If Vile Progs didn’t have hate, they would have nothing.
Tom Ley at Deadspin:
The ill-conceived remembrance is by now as much a 9/11 anniversary tradition as the insensitively branded 9/11 memorial tweet, but even by the degraded standards of the remember-when genre, today’s contributions by ESPN and Grantland are really out there.
ESPN just released a 24-minute 30 for 30 documentary called First Pitch, which chronicles then-president George W. Bush throwing out the first pitch at an 2001 World Series game in the Bronx, just over a month after the September 11 attacks. The documentary fits right in with much of the media’s recent, puzzling decision to participate in the George W. Bush Image Rehabilitation tour. (9/11 is the tour’s second stop, after that other American city forever changed during the Bush administration, New Orleans.) Through the usual cut-rate documentary methods—wistful, retrospective interviews; orchestral swells—it refashions the largely forgotten act of George W. Bush throwing a baseball as a widely remembered moment of triumph for a reeling country. (The President threw a strike! Take that, terrorists!) This is fine, as long as you’re up to pluck the moment from all context and hold it in your hand like a pretty bauble.
This isn’t about the author, though, so much as it is about Grantland and ESPN as institutions. The machinations that went into pulling First Pitch together were always going to leave someone—whether from Grantland or elsewhere in the ESPN empire—in the unenviable position of writing a story about George W. Bush without straightforwardly acknowledging that the man belongs in a prison. Undercutting Bush’s faux-heroic bloviating with the faintest of whispers may be the best anyone in such a position can do; not getting into that position at all would be better; and what does the difference matter anyway? ESPN had a story to tell, and it’s not the kind of corporation to let something like the moral issues involved in being deferential to a war criminal get in the way of getting people misty on 9/11.
I was never a fan of George W. Bush.
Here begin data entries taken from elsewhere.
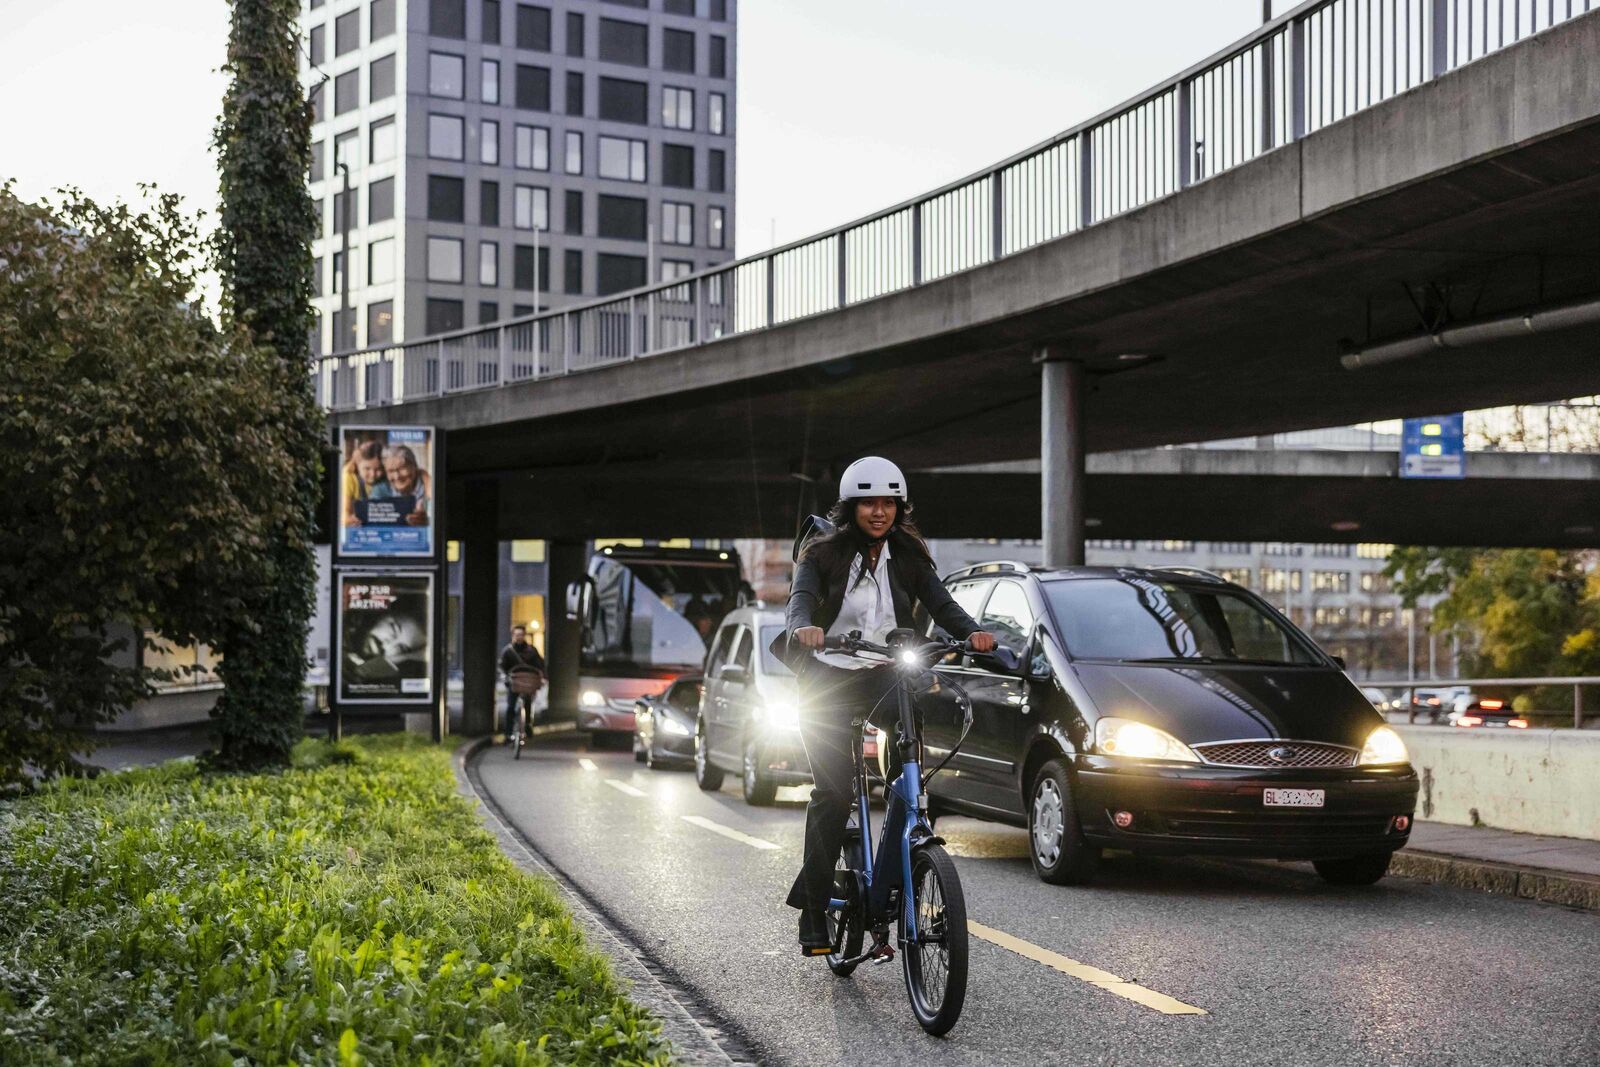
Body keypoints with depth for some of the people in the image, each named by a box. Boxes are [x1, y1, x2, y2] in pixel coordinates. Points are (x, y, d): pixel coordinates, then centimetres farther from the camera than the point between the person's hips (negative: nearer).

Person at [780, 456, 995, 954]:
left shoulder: (908, 558, 6)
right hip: (829, 683, -3)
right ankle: (814, 909, -5)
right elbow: (801, 598, -19)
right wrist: (804, 627, -43)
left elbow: (940, 604, -5)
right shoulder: (823, 555, -3)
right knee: (833, 793, -14)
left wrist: (972, 632, -26)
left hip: (886, 680, 3)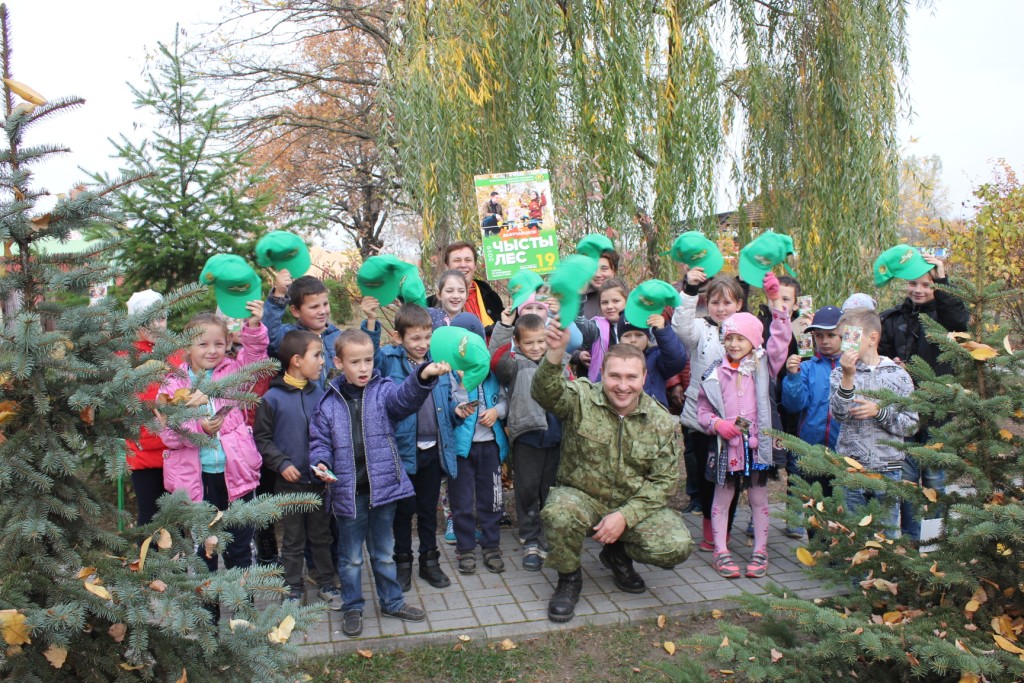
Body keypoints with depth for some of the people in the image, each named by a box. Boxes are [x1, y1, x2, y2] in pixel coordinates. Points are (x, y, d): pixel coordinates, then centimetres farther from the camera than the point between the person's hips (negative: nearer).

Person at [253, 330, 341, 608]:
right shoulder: (273, 398, -10)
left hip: (320, 479, 3)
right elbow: (261, 438, -6)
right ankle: (293, 590, 25)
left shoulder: (320, 394, -2)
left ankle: (327, 584, 30)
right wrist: (282, 463, -16)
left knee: (322, 535, 15)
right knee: (293, 540, 11)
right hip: (289, 482, -2)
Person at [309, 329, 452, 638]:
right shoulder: (329, 402, -1)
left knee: (384, 553, 18)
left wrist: (424, 375, -46)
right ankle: (352, 607, 33)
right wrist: (321, 462, -16)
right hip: (348, 492, 0)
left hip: (384, 486, 0)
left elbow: (405, 398, -25)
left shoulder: (383, 391, -4)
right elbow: (320, 440, 6)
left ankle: (392, 602, 35)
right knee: (351, 557, 15)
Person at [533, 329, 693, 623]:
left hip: (635, 506, 3)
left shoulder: (661, 420, -4)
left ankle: (618, 555, 14)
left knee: (676, 547, -20)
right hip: (582, 497, -2)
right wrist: (555, 354, -53)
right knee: (558, 514, -36)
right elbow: (546, 392, -32)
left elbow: (666, 480, -4)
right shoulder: (581, 399, -10)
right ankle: (569, 578, -3)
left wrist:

To be honest, I hated him. I didn’t vote for him, twice. The first time he ran I thought he stole the election with the help of Jeb! and SCOTUS. Until Obama came along I used to think George W. Bush was the worst president ever. I opposed the invasion of Iraq for reasons that proved correct.
But like it or not, he was our President on 9/11 when everything came to a screeching halt. I’ll give credit where credit is due: George W. Bush did a pretty good job of leading our nation thru the shock and horror of that monstrous period of our history.
That was 14 years ago. I don’t know how old Tom Ley is but judging by his published photograph he was still fairly young when the Twin Towers fell. And yet he is so filled with anger at and hatred for George W. Bush that he published a spittle-flecked screed because ESPN chose to air a short documentary focusing on what George Bush did at a World Series baseball game at Yankee Stadium in NYC less than two months after the worst terrorist attack in our nation’s history.
ESPN is a sports network. The story was about something that took place at a major sporting event. Yesterday was the 14th anniversary of 9/11. The story connects 9/11 to sports.
Tom Ley needs to get a fucking grip.